As a young woman, I yearned to be President. I wanted to see the United States shatter the final glass ceiling. Sadly, women will have to wait at least another four years for that opportunity. As disappointing as the election outcome is for half of our nation, it is not surprising for those of us who understand the role of leadership in winning elections.
My work in politics started in the late 1980’s. It was a time when the first generation of women to be elected in their own right, not assuming the office of a father or husband, was coming into its own and the overwhelmingly male political consulting class was far from organized. It was the adolescence of the professional political machine that dominates Washington, DC today.
Many on today’s political stage were at one time my colleagues or competitors on the campaign trail or among of those covering the races. Often being one of the youngest and, perhaps, the only woman at the table, I quickly understood that there were those who were there to play the game and those who longed to change it. One group was driven by money, power and the win, the other by making a difference and serving the public good. While the lines may have blurred at times, the core motivations remained and those that were willing to win at all costs became the confidantes of the victors and those who spoke truth to power were excused from the circle.
That’s where I first learned about true leadership as I understood that authentic leaders want to hear what others believe rather than be told what people think they want to hear. The challenge for a consultant (who wants to be paid) is that telling candidates what’s real rather than what’s expedient doesn’t work well with leaders who lack integrity. I sat at one too many tables where the consultants who stood to gain the most allowed the truth to slide by and quieted the voices of those of us who tried to say otherwise, only to lose the election. So, I stopped working with candidates and I moved outside the Beltway and to the West Coast where I’ve built a practice guiding clients creating change by fostering leadership for employees and themselves.
On a recent trip to our nation’s Capitol in March of this year, I was surprised to fine the smugness of beltway insiders of Clinton’s inevitability in the face of the Republican primary circus—and this was before Trump clinched the nomination. To be clear, I am not a Trump supporter, nor do I endorse his approach and conduct toward a variety our country’s most vulnerable constituencies. But it unnerved me that not one of the uber-educated, highly connected individuals could fathom how a crass, explicative dropping, outsider like Trump could ever win the Presidency. The insiders’ incredulousness can be seen everyday in our media. Even my beloved NPR, has reporters who are one step shy of disdainful of anyone who says they support Trump.
So what shift needed to be made? What were the Beltway insiders missing?
It is simple—people across this country want to be seen, heard and valued, and it can only be done by someone who is willing to be open, honest and direct about whom he or she is. In other words, a leader has to be real for people to feel they can connect and know that they matter.

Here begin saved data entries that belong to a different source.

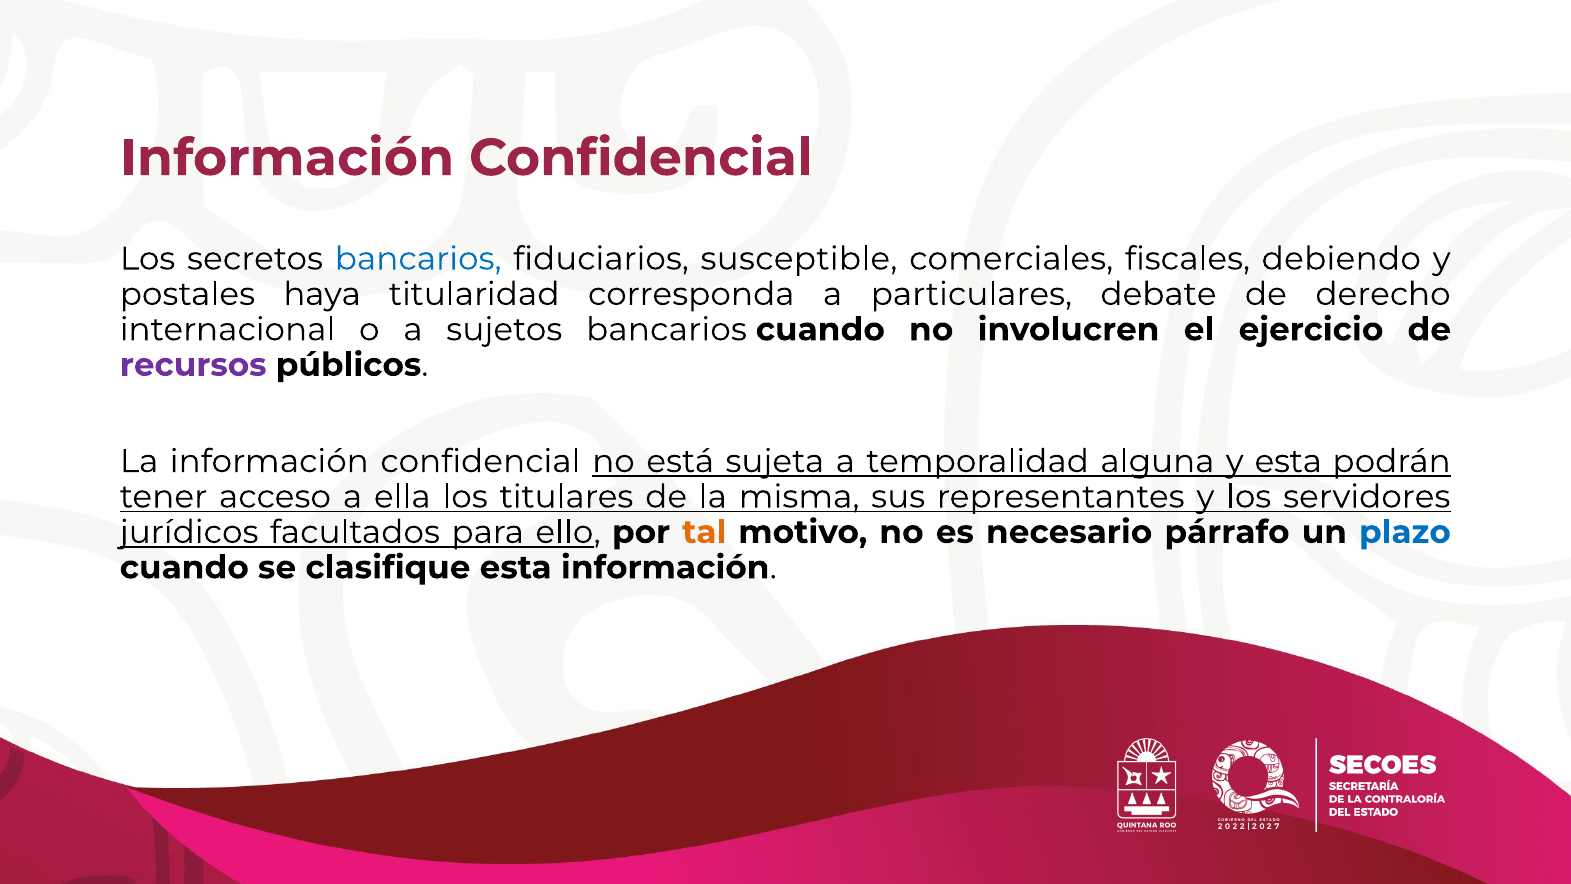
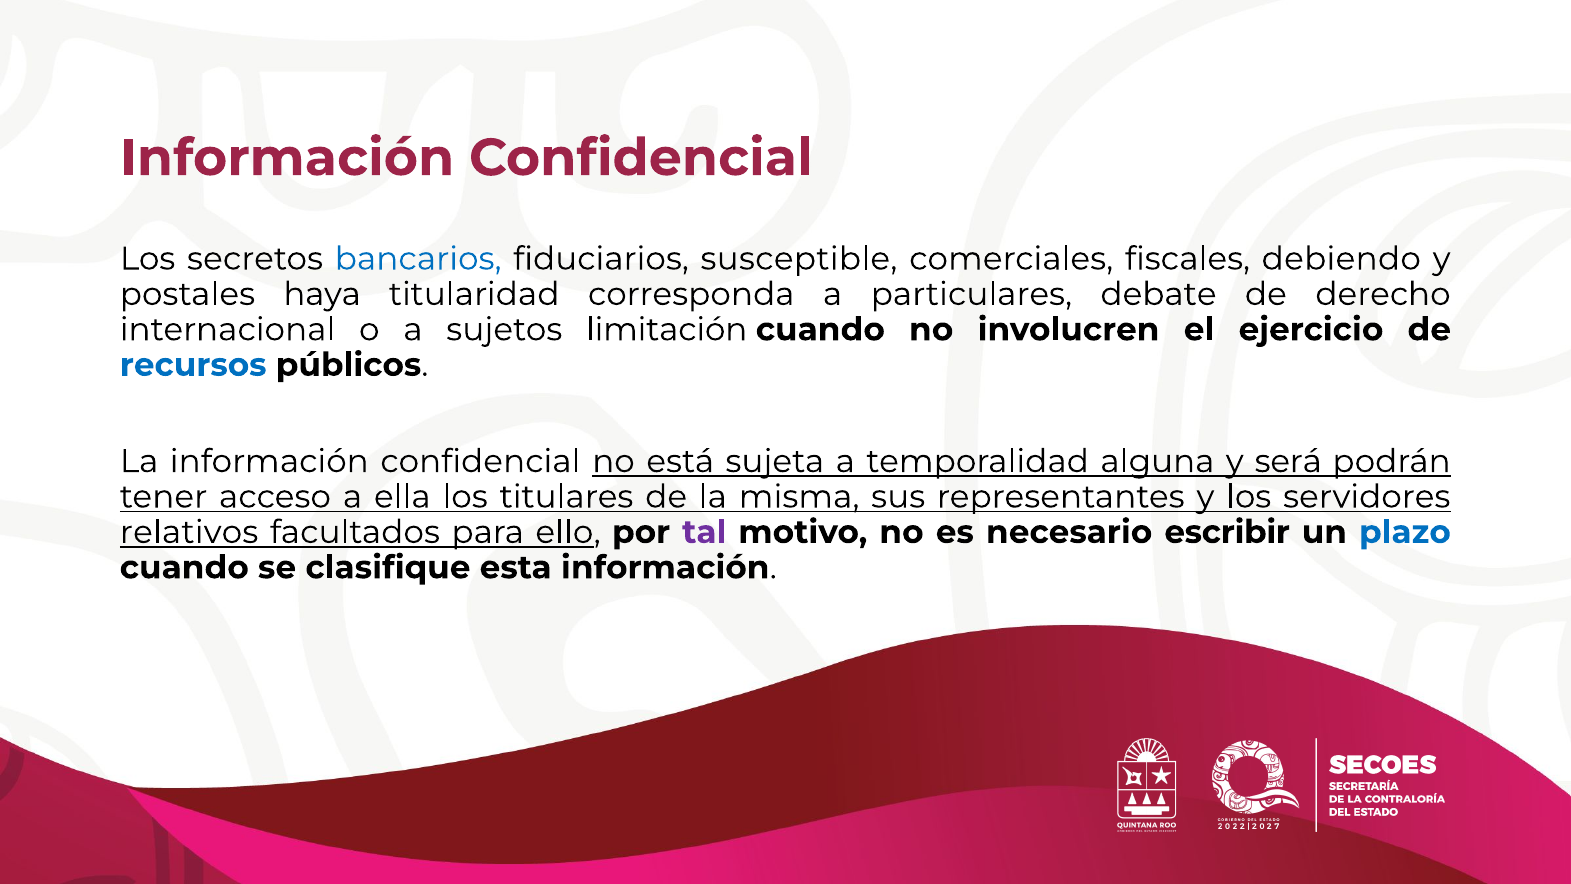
sujetos bancarios: bancarios -> limitación
recursos colour: purple -> blue
y esta: esta -> será
jurídicos: jurídicos -> relativos
tal colour: orange -> purple
párrafo: párrafo -> escribir
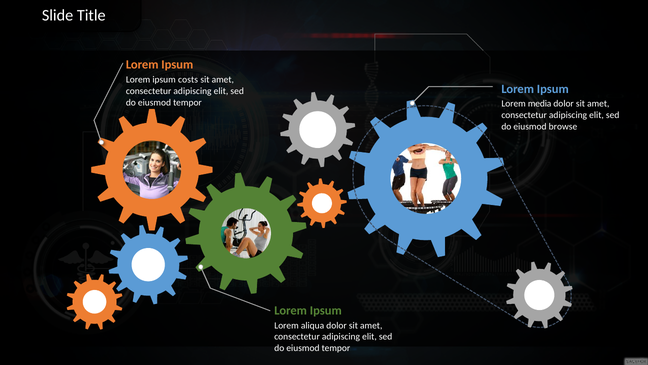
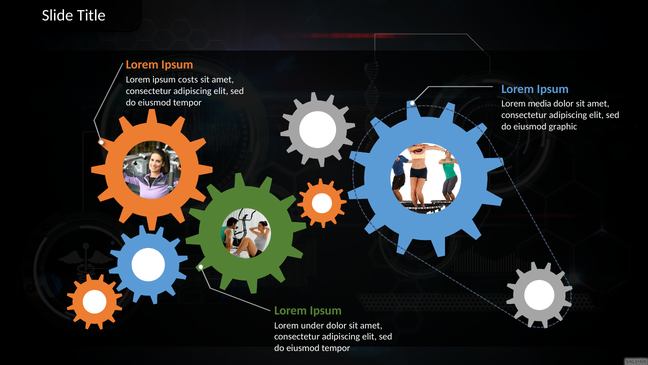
browse: browse -> graphic
aliqua: aliqua -> under
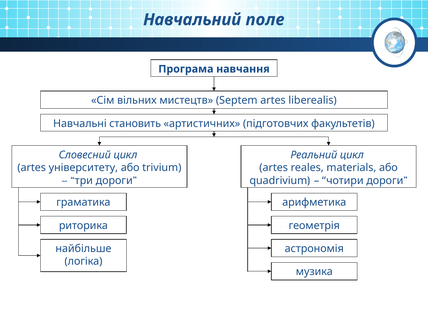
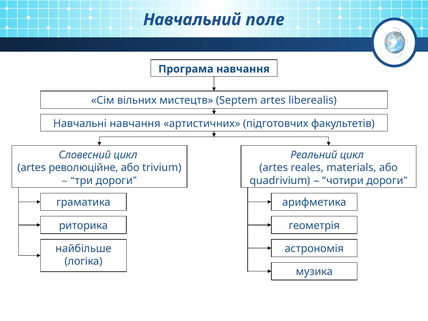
Навчальні становить: становить -> навчання
університету: університету -> революційне
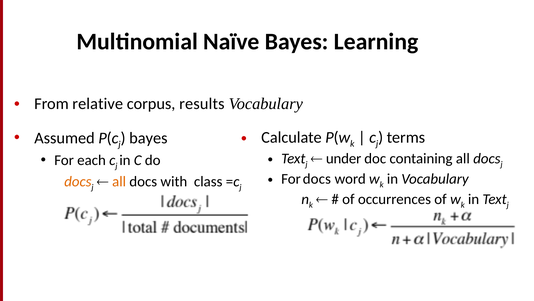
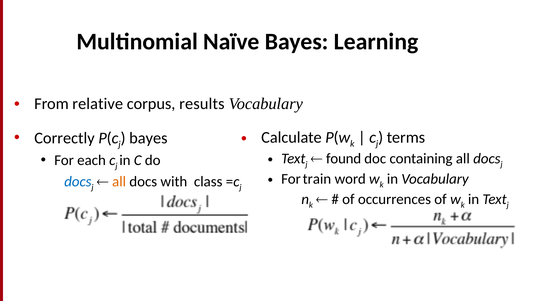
Assumed: Assumed -> Correctly
under: under -> found
For docs: docs -> train
docs at (78, 181) colour: orange -> blue
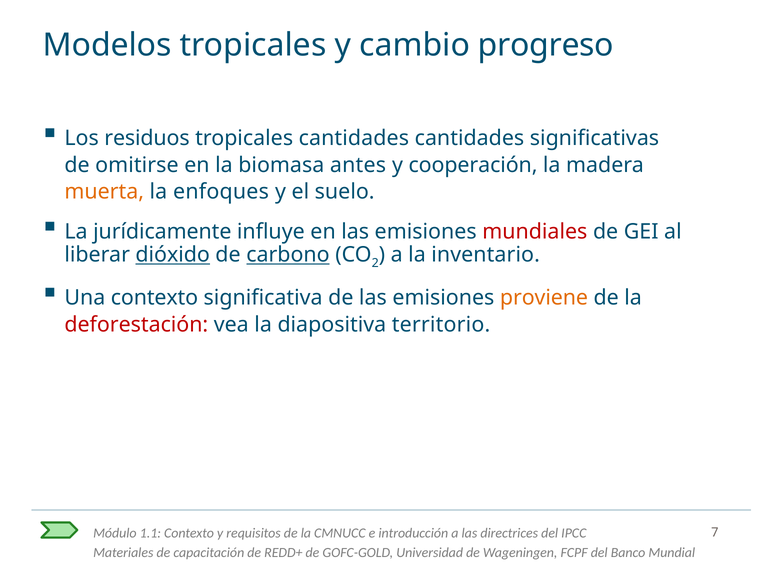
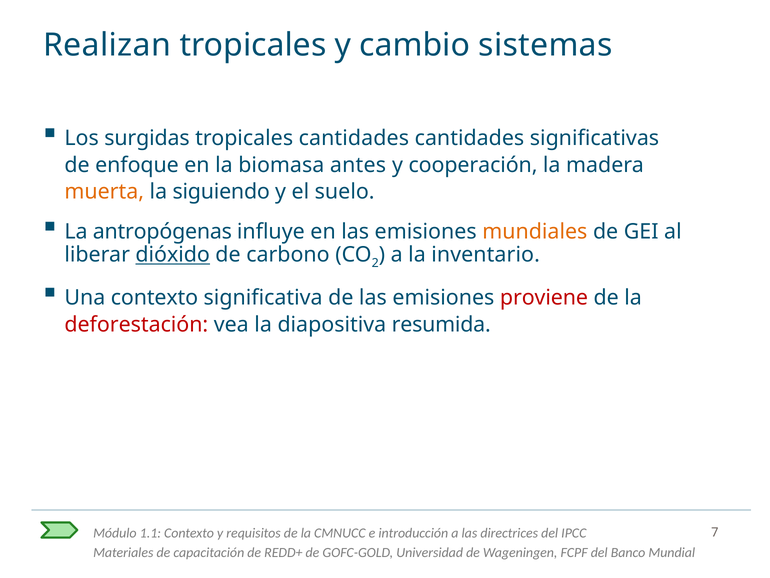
Modelos: Modelos -> Realizan
progreso: progreso -> sistemas
residuos: residuos -> surgidas
omitirse: omitirse -> enfoque
enfoques: enfoques -> siguiendo
jurídicamente: jurídicamente -> antropógenas
mundiales colour: red -> orange
carbono underline: present -> none
proviene colour: orange -> red
territorio: territorio -> resumida
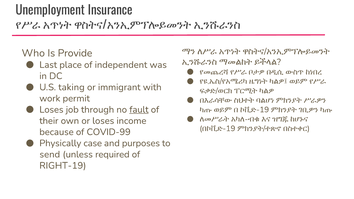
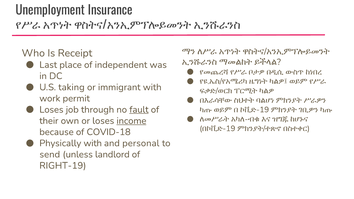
Provide: Provide -> Receipt
income underline: none -> present
COVID-99: COVID-99 -> COVID-18
Physically case: case -> with
purposes: purposes -> personal
required: required -> landlord
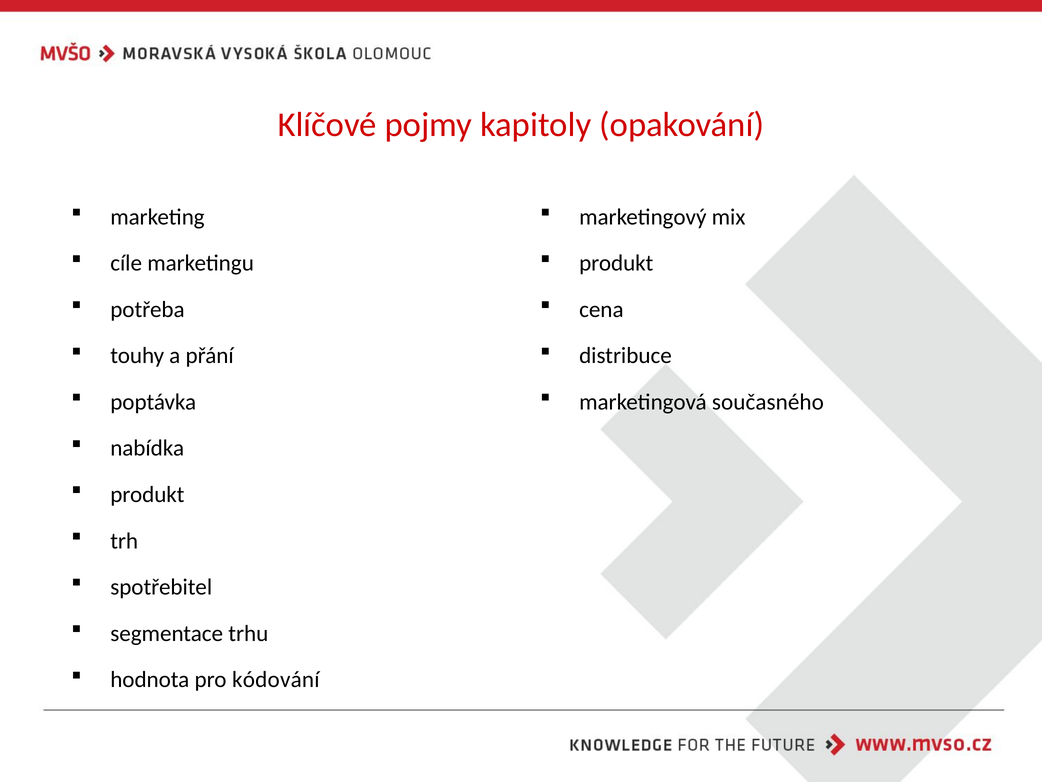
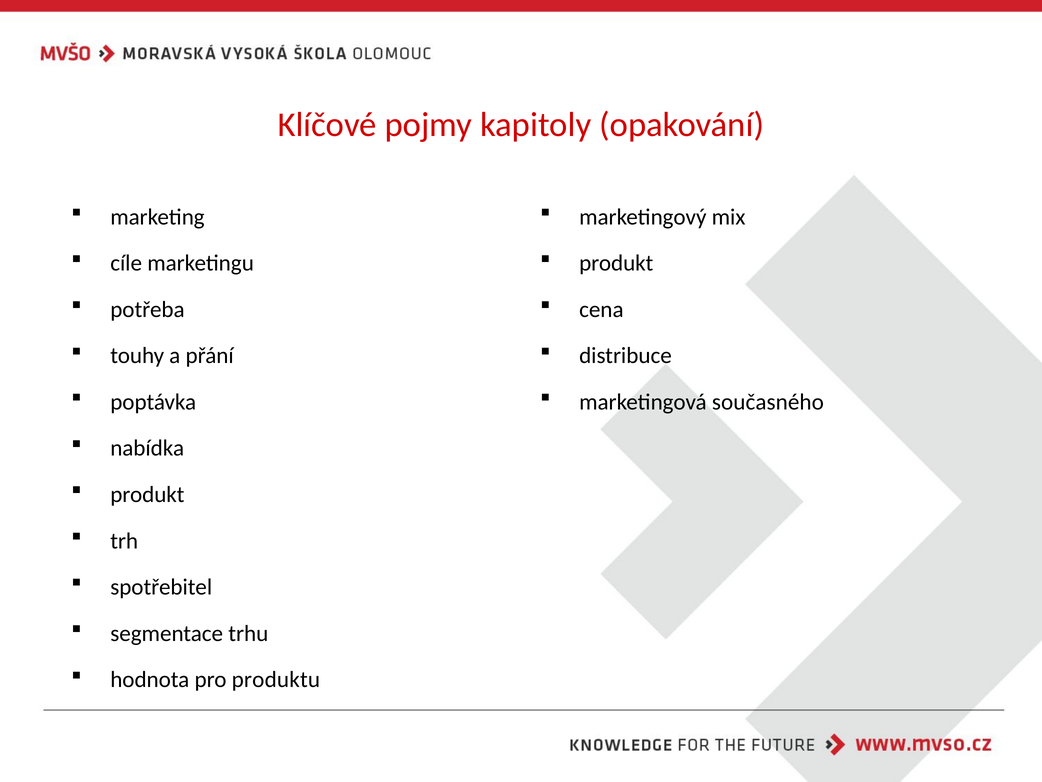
kódování: kódování -> produktu
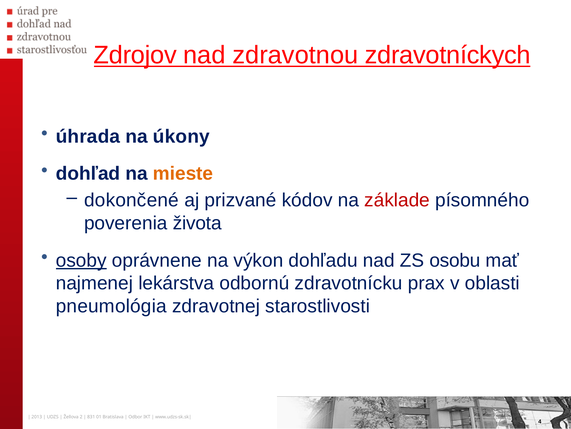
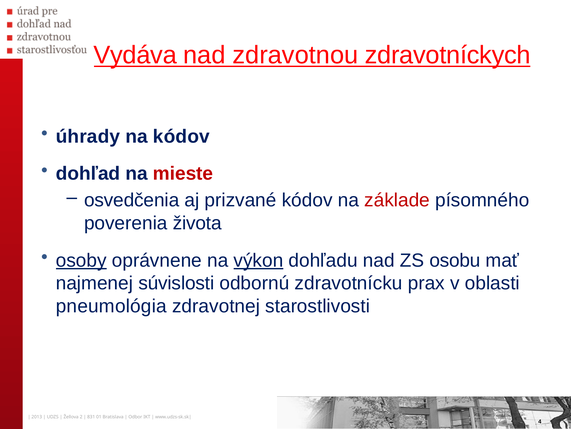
Zdrojov: Zdrojov -> Vydáva
úhrada: úhrada -> úhrady
na úkony: úkony -> kódov
mieste colour: orange -> red
dokončené: dokončené -> osvedčenia
výkon underline: none -> present
lekárstva: lekárstva -> súvislosti
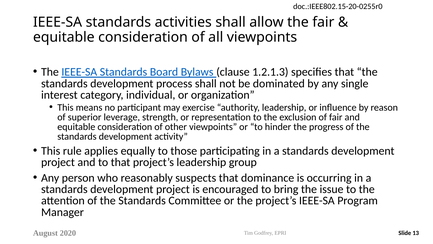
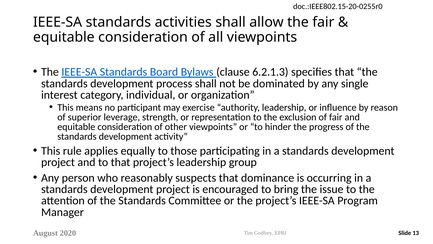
1.2.1.3: 1.2.1.3 -> 6.2.1.3
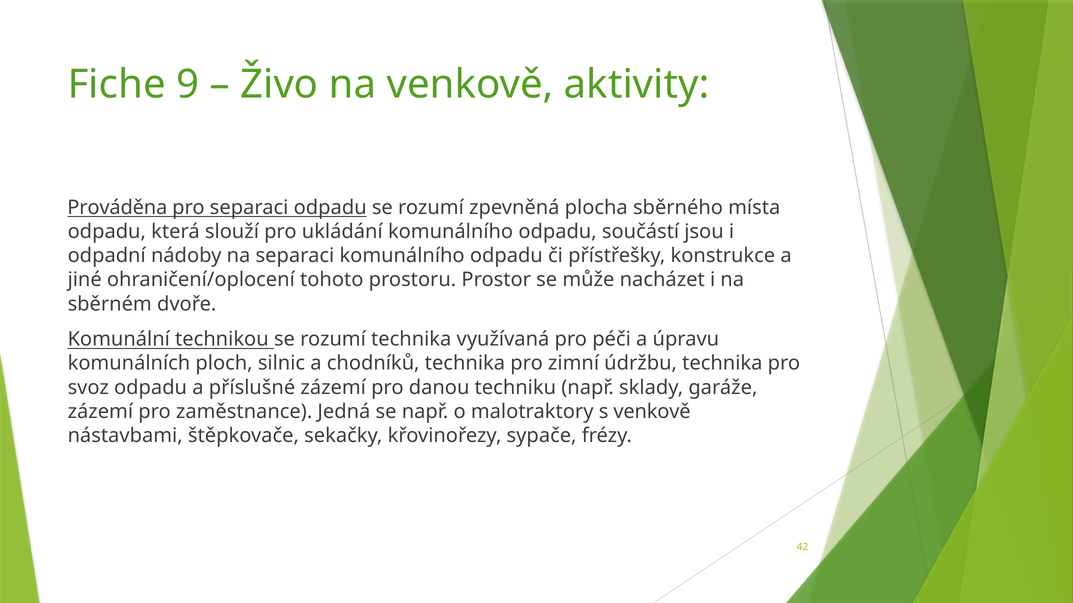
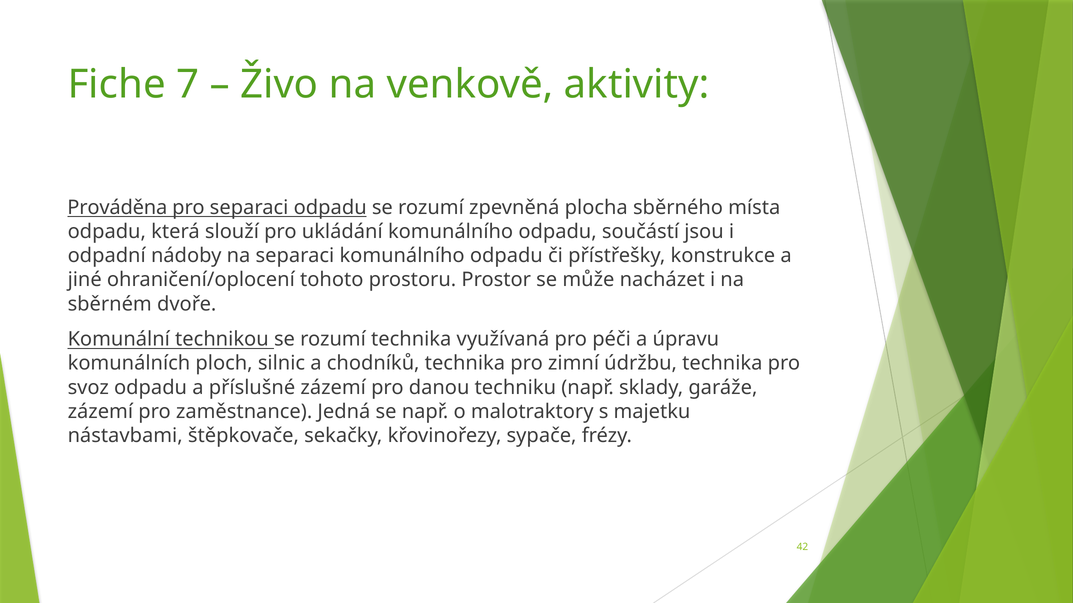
9: 9 -> 7
s venkově: venkově -> majetku
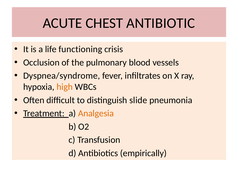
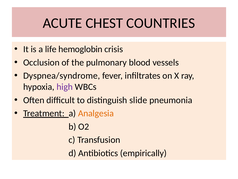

This is where the trap lies for consultants, which I’ve seen time and again. “How can people feel that a New York billionaire who’s never held office be one of them?” On paper it doesn’t make sense. Elections are won by targeting demographics, connecting group by group with messages to get them to vote for you. This is how politics works—except that it isn’t any longer. There are larger forces at play than those on the spreadsheet of a micro targeting guru—people aren’t voting the way they are supposed to. There is a new calculation at play and it is one Secretary Clinton missed.
In an era where the economy is shifting, our security threats morphing and the pace of change increasing people want what’s real, not what’s scripted, they want the truth even if they don’t like it and they want someone to do what’s in their best interest even if its unpopular. That’s a recipe for an outsider that wants to do away with business as usual in Washington and do something different.
This is not a phenomenon relegated to the political right. Bernie Sanders’ insurgent campaign and continued popularity after his defeat is a huge sign that the left has its own problems with the Clinton mantra of incremental change and trustworthiness based on experience. These were not people who simply fell in line as the distaste for a tone-deaf candidate outweighed the concern over a candidate who, while not sharing their values, promises to bust up a dysfunctional system.
For those of us who would have chosen a different election outcome, the time is now to lead—lead in our neighborhoods, communities and world. We have to look to ourselves as the answer, not just the politicians to address the issues facing us. If we can use this election as the impetus to be better and do better then perhaps a Donald Trump presidency will have served to strengthen the true core of our country that we know transcends the identity of our current elected leader.